Что нужно сделать: Перепишите из материала ниже строки от строки с «h=8 m=45, copy?» до строки с «h=1 m=0 s=2» включительно. Строки должны остаться без изменений.

Исходные данные:

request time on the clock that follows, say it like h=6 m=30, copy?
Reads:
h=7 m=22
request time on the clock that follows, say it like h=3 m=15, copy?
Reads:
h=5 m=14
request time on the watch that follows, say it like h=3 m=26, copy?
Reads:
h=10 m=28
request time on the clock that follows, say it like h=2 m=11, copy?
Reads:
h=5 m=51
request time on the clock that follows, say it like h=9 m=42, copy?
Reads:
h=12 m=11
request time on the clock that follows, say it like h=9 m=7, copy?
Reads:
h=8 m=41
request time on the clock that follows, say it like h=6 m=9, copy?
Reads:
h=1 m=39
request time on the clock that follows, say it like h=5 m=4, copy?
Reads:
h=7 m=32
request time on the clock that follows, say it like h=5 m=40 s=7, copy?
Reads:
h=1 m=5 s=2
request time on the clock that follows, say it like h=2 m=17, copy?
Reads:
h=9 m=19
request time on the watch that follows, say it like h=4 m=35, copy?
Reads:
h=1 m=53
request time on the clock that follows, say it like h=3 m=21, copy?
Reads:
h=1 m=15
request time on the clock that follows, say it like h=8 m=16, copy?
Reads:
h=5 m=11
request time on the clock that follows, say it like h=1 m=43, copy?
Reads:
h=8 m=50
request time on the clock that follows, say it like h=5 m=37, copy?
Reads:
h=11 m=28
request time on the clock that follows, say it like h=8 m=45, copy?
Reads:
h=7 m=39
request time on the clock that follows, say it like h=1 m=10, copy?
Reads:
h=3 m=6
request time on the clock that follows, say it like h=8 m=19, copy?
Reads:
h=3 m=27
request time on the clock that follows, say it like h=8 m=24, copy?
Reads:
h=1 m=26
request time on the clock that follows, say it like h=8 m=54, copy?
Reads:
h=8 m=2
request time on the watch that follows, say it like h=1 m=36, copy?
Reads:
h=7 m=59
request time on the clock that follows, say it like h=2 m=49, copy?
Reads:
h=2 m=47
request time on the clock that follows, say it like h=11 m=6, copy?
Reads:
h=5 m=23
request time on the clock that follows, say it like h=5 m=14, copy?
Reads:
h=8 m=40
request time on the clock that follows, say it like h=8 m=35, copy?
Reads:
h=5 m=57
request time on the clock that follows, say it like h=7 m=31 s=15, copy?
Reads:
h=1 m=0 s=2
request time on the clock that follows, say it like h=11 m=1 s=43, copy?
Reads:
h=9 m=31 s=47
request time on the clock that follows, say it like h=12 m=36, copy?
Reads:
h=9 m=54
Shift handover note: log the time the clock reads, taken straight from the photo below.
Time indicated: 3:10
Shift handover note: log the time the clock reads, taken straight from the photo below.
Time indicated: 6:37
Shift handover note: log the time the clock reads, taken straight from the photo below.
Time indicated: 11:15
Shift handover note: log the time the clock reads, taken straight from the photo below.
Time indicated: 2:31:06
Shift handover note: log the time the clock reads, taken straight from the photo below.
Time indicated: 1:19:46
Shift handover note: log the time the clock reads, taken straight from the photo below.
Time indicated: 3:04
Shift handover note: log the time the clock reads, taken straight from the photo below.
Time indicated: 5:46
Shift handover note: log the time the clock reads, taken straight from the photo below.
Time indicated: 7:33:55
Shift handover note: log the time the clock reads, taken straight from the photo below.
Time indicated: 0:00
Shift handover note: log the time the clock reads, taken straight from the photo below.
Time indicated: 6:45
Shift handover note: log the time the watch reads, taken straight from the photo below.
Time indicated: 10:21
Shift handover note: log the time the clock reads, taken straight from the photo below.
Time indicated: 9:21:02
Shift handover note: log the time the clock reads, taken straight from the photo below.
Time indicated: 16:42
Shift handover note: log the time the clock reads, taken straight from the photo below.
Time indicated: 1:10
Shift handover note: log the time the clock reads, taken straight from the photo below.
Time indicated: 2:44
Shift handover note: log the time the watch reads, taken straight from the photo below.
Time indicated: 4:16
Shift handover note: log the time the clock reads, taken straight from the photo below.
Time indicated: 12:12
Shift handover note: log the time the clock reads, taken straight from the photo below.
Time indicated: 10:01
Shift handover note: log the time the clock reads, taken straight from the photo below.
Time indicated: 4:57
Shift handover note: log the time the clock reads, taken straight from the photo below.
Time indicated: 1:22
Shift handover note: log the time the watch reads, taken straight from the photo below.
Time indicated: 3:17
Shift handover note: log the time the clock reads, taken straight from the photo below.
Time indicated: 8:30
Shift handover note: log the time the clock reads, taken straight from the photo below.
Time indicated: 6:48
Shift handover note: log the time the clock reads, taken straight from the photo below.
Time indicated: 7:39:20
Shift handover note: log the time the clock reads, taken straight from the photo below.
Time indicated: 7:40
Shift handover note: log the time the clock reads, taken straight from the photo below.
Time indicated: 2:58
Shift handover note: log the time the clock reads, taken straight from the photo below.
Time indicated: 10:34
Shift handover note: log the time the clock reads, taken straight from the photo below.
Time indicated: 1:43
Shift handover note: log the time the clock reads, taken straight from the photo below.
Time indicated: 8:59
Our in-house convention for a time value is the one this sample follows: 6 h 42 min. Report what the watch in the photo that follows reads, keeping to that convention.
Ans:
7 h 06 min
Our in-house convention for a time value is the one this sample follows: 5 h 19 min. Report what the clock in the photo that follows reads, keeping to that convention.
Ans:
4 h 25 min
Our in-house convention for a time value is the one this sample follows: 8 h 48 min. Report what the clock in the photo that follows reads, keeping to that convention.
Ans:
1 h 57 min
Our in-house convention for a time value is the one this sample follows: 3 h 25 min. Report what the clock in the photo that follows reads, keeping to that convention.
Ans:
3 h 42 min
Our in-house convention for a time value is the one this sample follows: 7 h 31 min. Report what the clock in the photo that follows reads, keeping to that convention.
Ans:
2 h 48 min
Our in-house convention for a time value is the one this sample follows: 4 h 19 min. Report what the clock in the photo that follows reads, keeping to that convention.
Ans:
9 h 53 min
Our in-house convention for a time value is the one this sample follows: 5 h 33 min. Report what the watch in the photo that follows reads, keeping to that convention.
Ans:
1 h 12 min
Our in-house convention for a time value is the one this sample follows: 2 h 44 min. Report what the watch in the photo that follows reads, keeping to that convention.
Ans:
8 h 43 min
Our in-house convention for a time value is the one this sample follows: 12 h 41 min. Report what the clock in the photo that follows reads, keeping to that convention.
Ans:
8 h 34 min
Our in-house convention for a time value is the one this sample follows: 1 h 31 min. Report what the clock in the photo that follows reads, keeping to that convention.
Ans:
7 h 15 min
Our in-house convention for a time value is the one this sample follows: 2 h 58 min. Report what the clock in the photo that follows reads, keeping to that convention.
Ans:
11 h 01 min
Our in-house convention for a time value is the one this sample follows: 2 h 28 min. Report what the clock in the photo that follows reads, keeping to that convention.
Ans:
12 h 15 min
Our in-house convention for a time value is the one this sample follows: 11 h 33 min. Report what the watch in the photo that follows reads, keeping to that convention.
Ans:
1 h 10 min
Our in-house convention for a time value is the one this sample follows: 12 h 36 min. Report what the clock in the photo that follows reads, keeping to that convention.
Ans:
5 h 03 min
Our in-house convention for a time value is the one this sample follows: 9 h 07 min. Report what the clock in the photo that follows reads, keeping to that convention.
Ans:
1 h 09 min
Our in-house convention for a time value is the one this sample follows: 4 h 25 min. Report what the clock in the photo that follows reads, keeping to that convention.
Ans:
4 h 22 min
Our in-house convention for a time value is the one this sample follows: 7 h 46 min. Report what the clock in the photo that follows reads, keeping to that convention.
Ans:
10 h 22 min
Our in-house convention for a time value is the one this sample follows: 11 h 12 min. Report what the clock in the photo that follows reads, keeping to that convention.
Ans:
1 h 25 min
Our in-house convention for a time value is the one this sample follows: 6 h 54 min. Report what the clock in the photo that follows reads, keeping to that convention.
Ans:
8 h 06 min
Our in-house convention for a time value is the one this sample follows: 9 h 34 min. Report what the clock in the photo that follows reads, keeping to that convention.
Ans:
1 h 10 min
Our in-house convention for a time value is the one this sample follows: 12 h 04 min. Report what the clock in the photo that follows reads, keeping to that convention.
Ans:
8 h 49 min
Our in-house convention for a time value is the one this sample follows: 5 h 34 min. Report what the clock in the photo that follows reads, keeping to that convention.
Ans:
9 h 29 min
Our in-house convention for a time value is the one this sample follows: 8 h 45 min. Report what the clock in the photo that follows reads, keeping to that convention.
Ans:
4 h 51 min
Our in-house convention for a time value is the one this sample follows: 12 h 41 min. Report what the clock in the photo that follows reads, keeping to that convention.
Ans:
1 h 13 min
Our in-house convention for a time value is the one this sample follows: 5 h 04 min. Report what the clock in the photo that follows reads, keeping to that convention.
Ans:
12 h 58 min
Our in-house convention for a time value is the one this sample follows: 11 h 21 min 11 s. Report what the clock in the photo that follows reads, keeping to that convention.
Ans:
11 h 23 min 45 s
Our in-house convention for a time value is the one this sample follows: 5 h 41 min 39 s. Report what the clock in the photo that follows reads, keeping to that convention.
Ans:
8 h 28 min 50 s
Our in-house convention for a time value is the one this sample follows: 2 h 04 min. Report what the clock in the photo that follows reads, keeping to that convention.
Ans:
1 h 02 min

Ответ:
request time on the clock that follows, say it like h=8 m=45, copy?
Reads:
h=7 m=39
request time on the clock that follows, say it like h=1 m=10, copy?
Reads:
h=3 m=6
request time on the clock that follows, say it like h=8 m=19, copy?
Reads:
h=3 m=27
request time on the clock that follows, say it like h=8 m=24, copy?
Reads:
h=1 m=26
request time on the clock that follows, say it like h=8 m=54, copy?
Reads:
h=8 m=2
request time on the watch that follows, say it like h=1 m=36, copy?
Reads:
h=7 m=59
request time on the clock that follows, say it like h=2 m=49, copy?
Reads:
h=2 m=47
request time on the clock that follows, say it like h=11 m=6, copy?
Reads:
h=5 m=23
request time on the clock that follows, say it like h=5 m=14, copy?
Reads:
h=8 m=40
request time on the clock that follows, say it like h=8 m=35, copy?
Reads:
h=5 m=57
request time on the clock that follows, say it like h=7 m=31 s=15, copy?
Reads:
h=1 m=0 s=2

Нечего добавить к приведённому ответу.